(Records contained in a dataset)
══════════════════════════════
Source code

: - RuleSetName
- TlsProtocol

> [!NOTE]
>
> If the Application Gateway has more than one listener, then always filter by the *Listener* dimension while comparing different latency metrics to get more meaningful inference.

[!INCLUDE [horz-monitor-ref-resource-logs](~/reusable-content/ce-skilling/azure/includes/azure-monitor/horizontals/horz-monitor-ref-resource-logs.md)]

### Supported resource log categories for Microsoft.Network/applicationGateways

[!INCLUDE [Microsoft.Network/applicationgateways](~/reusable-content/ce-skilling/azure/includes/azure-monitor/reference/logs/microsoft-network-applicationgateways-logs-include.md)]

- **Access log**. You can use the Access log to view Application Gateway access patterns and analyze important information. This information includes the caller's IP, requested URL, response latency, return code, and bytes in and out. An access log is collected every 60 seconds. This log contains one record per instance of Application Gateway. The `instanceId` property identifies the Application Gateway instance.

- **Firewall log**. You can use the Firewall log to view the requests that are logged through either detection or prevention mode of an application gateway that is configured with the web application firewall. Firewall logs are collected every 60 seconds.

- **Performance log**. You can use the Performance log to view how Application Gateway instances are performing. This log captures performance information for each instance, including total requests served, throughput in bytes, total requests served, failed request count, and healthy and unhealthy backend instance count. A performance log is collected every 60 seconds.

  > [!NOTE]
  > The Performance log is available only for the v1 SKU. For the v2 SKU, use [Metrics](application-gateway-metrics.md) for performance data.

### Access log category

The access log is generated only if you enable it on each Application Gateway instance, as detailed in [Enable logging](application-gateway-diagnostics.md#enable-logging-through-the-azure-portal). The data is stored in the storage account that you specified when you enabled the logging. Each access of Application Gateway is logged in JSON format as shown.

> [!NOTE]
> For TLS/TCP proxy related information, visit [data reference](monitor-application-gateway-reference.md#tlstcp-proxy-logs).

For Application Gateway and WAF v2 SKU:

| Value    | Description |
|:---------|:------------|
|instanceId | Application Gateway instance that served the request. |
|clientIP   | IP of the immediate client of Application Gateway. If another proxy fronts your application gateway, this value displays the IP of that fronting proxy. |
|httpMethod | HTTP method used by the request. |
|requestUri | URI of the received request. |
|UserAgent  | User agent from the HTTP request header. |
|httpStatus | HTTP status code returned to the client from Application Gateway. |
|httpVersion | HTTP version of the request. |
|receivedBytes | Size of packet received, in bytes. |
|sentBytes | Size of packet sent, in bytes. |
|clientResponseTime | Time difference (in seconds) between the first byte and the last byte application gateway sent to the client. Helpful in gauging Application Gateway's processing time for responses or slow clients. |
══════════════════════════════
▶ **YOUR OBJECTIVE**:
From the records above, transcribe exactly the run of lines that opens with the line holding "- **Firewall log**." and closes with the line holding "### Access log category", both included.

▶ **RESPONSE AREA**:
- **Firewall log**. You can use the Firewall log to view the requests that are logged through either detection or prevention mode of an application gateway that is configured with the web application firewall. Firewall logs are collected every 60 seconds.

- **Performance log**. You can use the Performance log to view how Application Gateway instances are performing. This log captures performance information for each instance, including total requests served, throughput in bytes, total requests served, failed request count, and healthy and unhealthy backend instance count. A performance log is collected every 60 seconds.

  > [!NOTE]
  > The Performance log is available only for the v1 SKU. For the v2 SKU, use [Metrics](application-gateway-metrics.md) for performance data.

### Access log category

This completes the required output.